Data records
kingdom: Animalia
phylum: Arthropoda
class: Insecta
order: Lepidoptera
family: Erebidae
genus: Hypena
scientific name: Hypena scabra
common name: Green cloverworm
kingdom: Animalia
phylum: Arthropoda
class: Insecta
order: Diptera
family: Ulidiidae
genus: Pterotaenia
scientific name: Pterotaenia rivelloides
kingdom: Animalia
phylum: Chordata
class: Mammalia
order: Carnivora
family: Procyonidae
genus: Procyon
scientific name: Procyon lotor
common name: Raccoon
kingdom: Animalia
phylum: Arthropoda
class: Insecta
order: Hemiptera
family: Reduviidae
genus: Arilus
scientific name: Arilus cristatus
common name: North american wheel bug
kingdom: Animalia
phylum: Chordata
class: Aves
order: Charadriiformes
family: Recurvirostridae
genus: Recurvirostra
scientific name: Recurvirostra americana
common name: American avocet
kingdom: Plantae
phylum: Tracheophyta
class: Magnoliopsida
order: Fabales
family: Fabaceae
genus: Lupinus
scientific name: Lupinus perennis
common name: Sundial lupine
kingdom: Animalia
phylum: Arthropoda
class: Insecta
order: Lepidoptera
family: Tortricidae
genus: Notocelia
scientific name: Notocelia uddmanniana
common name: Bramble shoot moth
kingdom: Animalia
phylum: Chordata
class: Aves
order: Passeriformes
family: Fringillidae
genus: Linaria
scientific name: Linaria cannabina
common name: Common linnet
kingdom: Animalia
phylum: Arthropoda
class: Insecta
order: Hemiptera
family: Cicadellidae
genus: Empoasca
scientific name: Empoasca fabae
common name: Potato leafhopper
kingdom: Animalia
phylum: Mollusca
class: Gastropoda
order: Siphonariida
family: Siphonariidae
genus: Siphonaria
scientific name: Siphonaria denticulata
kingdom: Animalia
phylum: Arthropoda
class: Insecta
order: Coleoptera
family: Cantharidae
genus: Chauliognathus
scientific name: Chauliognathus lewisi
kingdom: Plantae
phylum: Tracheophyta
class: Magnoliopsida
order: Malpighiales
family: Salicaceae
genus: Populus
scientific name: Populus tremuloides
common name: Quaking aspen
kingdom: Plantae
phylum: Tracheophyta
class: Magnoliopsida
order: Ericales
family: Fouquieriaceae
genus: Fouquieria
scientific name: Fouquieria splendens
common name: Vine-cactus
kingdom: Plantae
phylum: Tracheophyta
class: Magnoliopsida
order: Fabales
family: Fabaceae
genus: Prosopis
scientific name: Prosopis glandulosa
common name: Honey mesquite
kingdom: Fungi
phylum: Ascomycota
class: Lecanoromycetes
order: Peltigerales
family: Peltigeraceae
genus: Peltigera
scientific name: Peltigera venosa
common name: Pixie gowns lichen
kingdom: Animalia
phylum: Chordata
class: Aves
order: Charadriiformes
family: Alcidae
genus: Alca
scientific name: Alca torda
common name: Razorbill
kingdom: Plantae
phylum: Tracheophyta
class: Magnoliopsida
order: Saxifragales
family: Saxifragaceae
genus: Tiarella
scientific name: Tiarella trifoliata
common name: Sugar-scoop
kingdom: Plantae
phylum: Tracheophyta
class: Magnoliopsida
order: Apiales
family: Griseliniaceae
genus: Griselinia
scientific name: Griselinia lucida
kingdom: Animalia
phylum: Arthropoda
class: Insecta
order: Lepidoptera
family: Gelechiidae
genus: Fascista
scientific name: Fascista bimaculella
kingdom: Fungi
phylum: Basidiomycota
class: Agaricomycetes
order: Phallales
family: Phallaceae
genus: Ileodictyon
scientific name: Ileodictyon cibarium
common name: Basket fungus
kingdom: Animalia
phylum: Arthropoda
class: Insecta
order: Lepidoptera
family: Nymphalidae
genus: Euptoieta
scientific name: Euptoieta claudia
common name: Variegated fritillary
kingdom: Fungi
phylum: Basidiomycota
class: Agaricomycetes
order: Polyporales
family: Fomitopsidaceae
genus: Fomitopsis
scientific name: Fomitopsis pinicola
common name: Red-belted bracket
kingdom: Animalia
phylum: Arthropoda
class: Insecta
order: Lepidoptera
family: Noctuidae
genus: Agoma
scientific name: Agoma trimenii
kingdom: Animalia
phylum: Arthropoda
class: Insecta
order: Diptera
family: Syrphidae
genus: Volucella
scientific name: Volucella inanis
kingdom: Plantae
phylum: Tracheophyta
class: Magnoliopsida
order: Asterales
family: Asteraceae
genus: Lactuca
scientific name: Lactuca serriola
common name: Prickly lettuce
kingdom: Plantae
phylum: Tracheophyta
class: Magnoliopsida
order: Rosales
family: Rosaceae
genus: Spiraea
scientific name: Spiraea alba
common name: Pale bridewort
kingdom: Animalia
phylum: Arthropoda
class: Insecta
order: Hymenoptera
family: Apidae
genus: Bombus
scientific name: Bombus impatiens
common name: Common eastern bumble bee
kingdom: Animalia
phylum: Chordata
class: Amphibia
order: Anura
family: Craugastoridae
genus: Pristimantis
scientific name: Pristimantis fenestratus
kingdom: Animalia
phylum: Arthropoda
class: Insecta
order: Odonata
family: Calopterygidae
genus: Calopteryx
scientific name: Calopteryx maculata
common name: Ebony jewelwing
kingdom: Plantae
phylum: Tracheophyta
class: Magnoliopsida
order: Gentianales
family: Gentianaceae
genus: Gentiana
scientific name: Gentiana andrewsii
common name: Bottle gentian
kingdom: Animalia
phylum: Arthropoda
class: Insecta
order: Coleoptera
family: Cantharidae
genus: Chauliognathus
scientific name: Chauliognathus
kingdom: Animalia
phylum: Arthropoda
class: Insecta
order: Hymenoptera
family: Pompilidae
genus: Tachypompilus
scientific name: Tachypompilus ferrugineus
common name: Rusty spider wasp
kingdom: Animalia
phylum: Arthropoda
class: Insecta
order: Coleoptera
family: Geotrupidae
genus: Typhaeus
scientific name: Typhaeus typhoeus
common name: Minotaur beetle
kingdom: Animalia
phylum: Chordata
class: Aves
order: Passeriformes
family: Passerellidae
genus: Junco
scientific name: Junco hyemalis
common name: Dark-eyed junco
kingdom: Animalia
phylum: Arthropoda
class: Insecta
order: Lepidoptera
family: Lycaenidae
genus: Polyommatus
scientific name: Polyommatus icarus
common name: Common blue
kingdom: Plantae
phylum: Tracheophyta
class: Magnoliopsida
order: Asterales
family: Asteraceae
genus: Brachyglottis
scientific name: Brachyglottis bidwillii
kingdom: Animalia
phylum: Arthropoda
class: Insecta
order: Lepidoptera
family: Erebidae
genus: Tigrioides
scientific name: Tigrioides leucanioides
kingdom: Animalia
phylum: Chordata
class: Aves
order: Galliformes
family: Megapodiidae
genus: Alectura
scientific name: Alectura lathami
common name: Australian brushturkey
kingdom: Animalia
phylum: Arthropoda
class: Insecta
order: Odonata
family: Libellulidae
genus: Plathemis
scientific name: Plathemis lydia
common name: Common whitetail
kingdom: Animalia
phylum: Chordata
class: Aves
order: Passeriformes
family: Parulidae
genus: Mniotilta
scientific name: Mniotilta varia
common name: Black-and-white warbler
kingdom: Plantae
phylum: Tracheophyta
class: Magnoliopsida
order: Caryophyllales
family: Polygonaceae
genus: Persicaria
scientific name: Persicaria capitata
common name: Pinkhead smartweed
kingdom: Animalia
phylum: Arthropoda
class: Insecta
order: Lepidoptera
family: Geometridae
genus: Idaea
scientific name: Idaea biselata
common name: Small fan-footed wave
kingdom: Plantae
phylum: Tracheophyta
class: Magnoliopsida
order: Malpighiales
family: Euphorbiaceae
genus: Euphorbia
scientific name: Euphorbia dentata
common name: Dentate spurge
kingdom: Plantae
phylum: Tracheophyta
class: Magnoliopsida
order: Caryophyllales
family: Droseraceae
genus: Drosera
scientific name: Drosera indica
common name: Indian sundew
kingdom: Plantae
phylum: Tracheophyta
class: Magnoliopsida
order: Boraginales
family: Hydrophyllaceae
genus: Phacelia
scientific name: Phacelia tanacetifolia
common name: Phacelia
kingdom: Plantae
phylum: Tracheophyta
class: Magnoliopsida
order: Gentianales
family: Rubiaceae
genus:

What the exercise asks | Can you reproduce the material word for word, from its first line up to and including the line that contains "family: Siphonariidae"?

Exercise output |
kingdom: Animalia
phylum: Arthropoda
class: Insecta
order: Lepidoptera
family: Erebidae
genus: Hypena
scientific name: Hypena scabra
common name: Green cloverworm
kingdom: Animalia
phylum: Arthropoda
class: Insecta
order: Diptera
family: Ulidiidae
genus: Pterotaenia
scientific name: Pterotaenia rivelloides
kingdom: Animalia
phylum: Chordata
class: Mammalia
order: Carnivora
family: Procyonidae
genus: Procyon
scientific name: Procyon lotor
common name: Raccoon
kingdom: Animalia
phylum: Arthropoda
class: Insecta
order: Hemiptera
family: Reduviidae
genus: Arilus
scientific name: Arilus cristatus
common name: North american wheel bug
kingdom: Animalia
phylum: Chordata
class: Aves
order: Charadriiformes
family: Recurvirostridae
genus: Recurvirostra
scientific name: Recurvirostra americana
common name: American avocet
kingdom: Plantae
phylum: Tracheophyta
class: Magnoliopsida
order: Fabales
family: Fabaceae
genus: Lupinus
scientific name: Lupinus perennis
common name: Sundial lupine
kingdom: Animalia
phylum: Arthropoda
class: Insecta
order: Lepidoptera
family: Tortricidae
genus: Notocelia
scientific name: Notocelia uddmanniana
common name: Bramble shoot moth
kingdom: Animalia
phylum: Chordata
class: Aves
order: Passeriformes
family: Fringillidae
genus: Linaria
scientific name: Linaria cannabina
common name: Common linnet
kingdom: Animalia
phylum: Arthropoda
class: Insecta
order: Hemiptera
family: Cicadellidae
genus: Empoasca
scientific name: Empoasca fabae
common name: Potato leafhopper
kingdom: Animalia
phylum: Mollusca
class: Gastropoda
order: Siphonariida
family: Siphonariidae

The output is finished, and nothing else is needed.